- **AIM**: Rewrite the items that follow, swapping "Identify" for "Detect" wherever it appears and leaving everything else unchanged.

____

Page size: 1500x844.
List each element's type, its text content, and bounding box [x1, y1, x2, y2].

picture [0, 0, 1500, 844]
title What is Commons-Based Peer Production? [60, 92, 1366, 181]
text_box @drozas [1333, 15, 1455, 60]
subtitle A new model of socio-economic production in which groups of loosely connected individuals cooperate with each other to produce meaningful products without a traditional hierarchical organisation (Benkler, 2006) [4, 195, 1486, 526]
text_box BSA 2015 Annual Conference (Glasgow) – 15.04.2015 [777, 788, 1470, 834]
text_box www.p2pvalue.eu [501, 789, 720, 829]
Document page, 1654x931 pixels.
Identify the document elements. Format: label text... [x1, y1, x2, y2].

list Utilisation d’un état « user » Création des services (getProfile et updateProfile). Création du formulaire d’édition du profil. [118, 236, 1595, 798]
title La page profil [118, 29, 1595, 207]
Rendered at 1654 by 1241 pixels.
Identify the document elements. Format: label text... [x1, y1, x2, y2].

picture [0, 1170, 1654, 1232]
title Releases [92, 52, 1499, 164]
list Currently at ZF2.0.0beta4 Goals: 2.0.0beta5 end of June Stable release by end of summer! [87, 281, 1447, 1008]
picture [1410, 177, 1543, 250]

____

- **FINAL RESULT**:
Page size: 1500x844.
List each element's type, its text content, and bounding box [x1, y1, x2, y2].

picture [0, 0, 1500, 844]
title What is Commons-Based Peer Production? [60, 92, 1366, 181]
text_box @drozas [1333, 15, 1455, 60]
subtitle A new model of socio-economic production in which groups of loosely connected individuals cooperate with each other to produce meaningful products without a traditional hierarchical organisation (Benkler, 2006) [4, 195, 1486, 526]
text_box BSA 2015 Annual Conference (Glasgow) – 15.04.2015 [777, 788, 1470, 834]
text_box www.p2pvalue.eu [501, 789, 720, 829]
Document page, 1654x931 pixels.
Detect the document elements. Format: label text... [x1, y1, x2, y2].

list Utilisation d’un état « user » Création des services (getProfile et updateProfile). Création du formulaire d’édition du profil. [118, 236, 1595, 798]
title La page profil [118, 29, 1595, 207]
Rendered at 1654 by 1241 pixels.
Detect the document elements. Format: label text... [x1, y1, x2, y2].

picture [0, 1170, 1654, 1232]
title Releases [92, 52, 1499, 164]
list Currently at ZF2.0.0beta4 Goals: 2.0.0beta5 end of June Stable release by end of summer! [87, 281, 1447, 1008]
picture [1410, 177, 1543, 250]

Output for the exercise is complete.